PROMPT: Leaving out all images, write out the records that follow exactly.

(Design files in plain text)
———

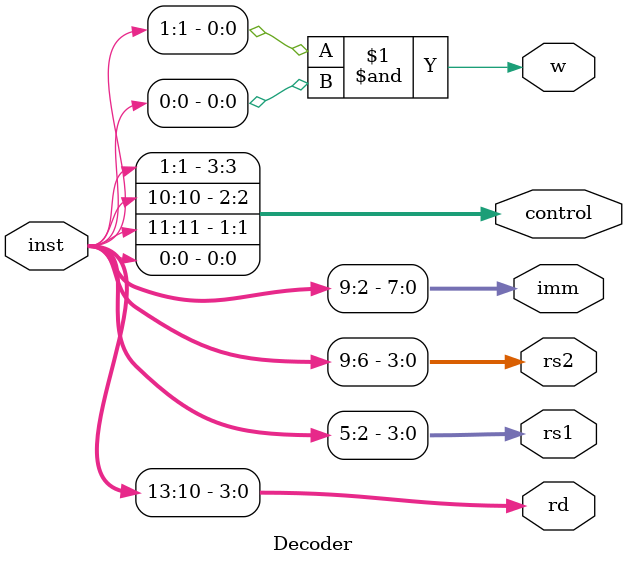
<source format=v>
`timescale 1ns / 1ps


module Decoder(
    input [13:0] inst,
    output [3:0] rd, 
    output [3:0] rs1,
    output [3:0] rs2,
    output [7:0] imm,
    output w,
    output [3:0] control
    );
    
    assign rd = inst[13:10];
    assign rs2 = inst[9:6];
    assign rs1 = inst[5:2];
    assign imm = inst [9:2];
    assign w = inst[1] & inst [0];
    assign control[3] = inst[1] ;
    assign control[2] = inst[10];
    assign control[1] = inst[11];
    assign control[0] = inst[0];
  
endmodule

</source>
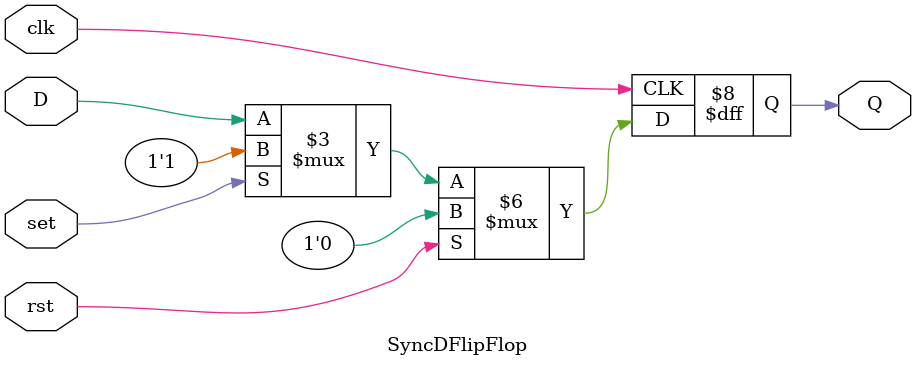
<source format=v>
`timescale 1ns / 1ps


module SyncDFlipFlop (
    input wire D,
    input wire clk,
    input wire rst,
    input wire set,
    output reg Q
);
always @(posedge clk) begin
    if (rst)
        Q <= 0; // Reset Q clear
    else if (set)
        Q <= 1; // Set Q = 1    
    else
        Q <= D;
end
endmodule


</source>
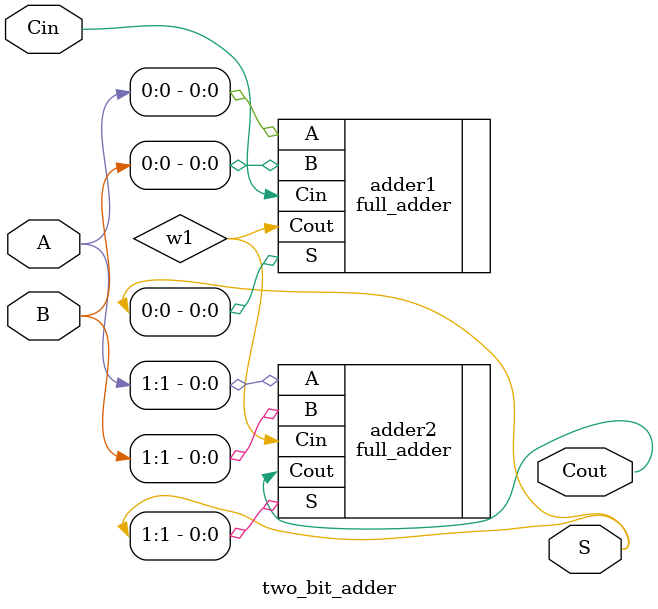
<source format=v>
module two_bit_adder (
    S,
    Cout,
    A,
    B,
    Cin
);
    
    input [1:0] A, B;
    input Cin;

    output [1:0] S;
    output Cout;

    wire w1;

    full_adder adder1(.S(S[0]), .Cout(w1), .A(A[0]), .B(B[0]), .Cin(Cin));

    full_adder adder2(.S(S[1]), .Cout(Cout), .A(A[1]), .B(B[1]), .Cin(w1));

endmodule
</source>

———

YOUR RESPONSE:
<source format=v>
`timescale 1ns / 1ps


module Decoder(
    input [13:0] inst,
    output [3:0] rd, 
    output [3:0] rs1,
    output [3:0] rs2,
    output [7:0] imm,
    output w,
    output [3:0] control
    );
    
    assign rd = inst[13:10];
    assign rs2 = inst[9:6];
    assign rs1 = inst[5:2];
    assign imm = inst [9:2];
    assign w = inst[1] & inst [0];
    assign control[3] = inst[1] ;
    assign control[2] = inst[10];
    assign control[1] = inst[11];
    assign control[0] = inst[0];
  
endmodule

</source>
<source format=v>
`timescale 1ns / 1ps


module SyncDFlipFlop (
    input wire D,
    input wire clk,
    input wire rst,
    input wire set,
    output reg Q
);
always @(posedge clk) begin
    if (rst)
        Q <= 0; // Reset Q clear
    else if (set)
        Q <= 1; // Set Q = 1    
    else
        Q <= D;
end
endmodule


</source>
<source format=v>
module two_bit_adder (
    S,
    Cout,
    A,
    B,
    Cin
);
    
    input [1:0] A, B;
    input Cin;

    output [1:0] S;
    output Cout;

    wire w1;

    full_adder adder1(.S(S[0]), .Cout(w1), .A(A[0]), .B(B[0]), .Cin(Cin));

    full_adder adder2(.S(S[1]), .Cout(Cout), .A(A[1]), .B(B[1]), .Cin(w1));

endmodule
</source>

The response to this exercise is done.